In an interview with BBC Television World News, IDTechEx Chairman Dr. Peter Harrop said that the East Asians, particularly Chinese, are in the leading position when it comes to lithium-ion battery.
Mr. Harrop claimed that the Californian electric vehicle (EV) maker is copying the Chinese automaker BYD Auto in its plans to produce battery cells for vehicles, storage batteries, and solar. He expects BYD to have battery capacity equivalent to the Gigafactory by 2020.
While Tesla currently uses battery technology of Panasonic, which is its strategic partner at the Gigafactory to power its vehicles, BYD has its own battery technology.
Tesla recently announced plans to introduce first the radically different bus, while BYD is already taking orders worth $1 billion for all-electric buses. Additionally, the Chinese car manufacturer uses the batteries for its own products, as well as offers them to its EV competitors. Conversely, it appears that Tesla only plans to produce batteries to satisfy its own needs.

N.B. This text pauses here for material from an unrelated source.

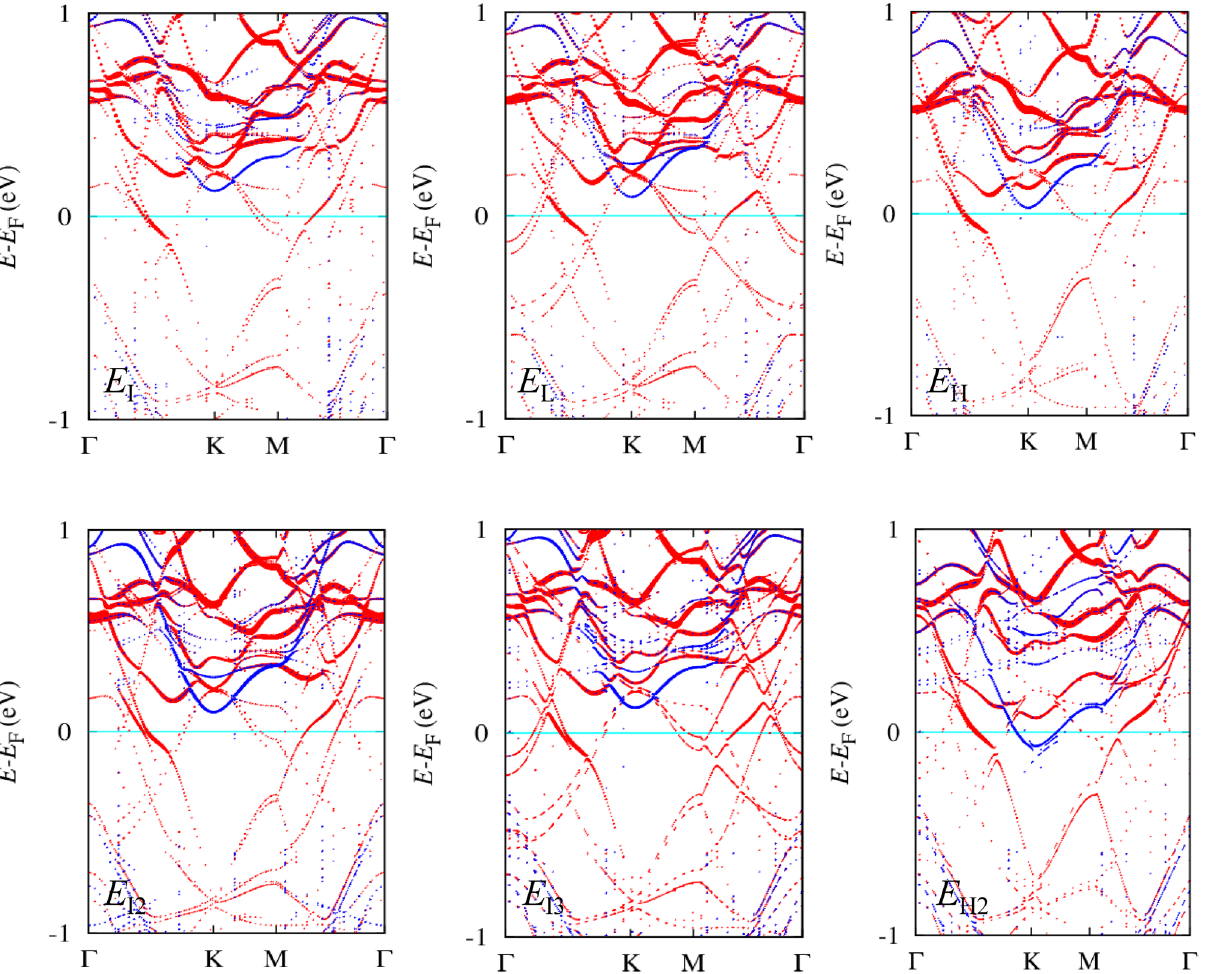
Figure 4. Band structures projected on a Cr atom for various stacked structures. The band structures are obtained by the noncollinear PBE + U + SOC method ( U = 3.5 eV and J = 1.0 eV applied to Cr 3 d orbitals). The red (blue) color is for spin-up (spin-down) bands; the color intensity corresponds to the projection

While agreeing that high battery costs is the main reasons consumers usually ignore all-electric car, Mr. Harrop said Tesla requires more than just economies of scale at the Gigafactory to bump up range of an affordable EV.
He highlighted that the leading battery-makers are changing main trials in the battery by “adding silicon into the anodes in a tricky way and, chemistry, such as different nickel manganese cobalt NMC for higher capacity cathodes.” This would allow them to increase energy density and reduce the overall cost of a vehicle. The research firm sees other changes in the batteries, including non-flammable electrolytes.
IDTechEx claims that LG Chem is the leading battery maker which plans production capacity of 50GW by 2020, ignoring the fact that Tesla plans to triple Gigafactory production capacity to 150GWh of battery packs and it is using new cell format to increase efficiency.
The gist of Mr. Harrop’s interview was that the Gigafactory is merely a part of a bigger lithium-ion battery race and expects shortage of such batteries in the long term.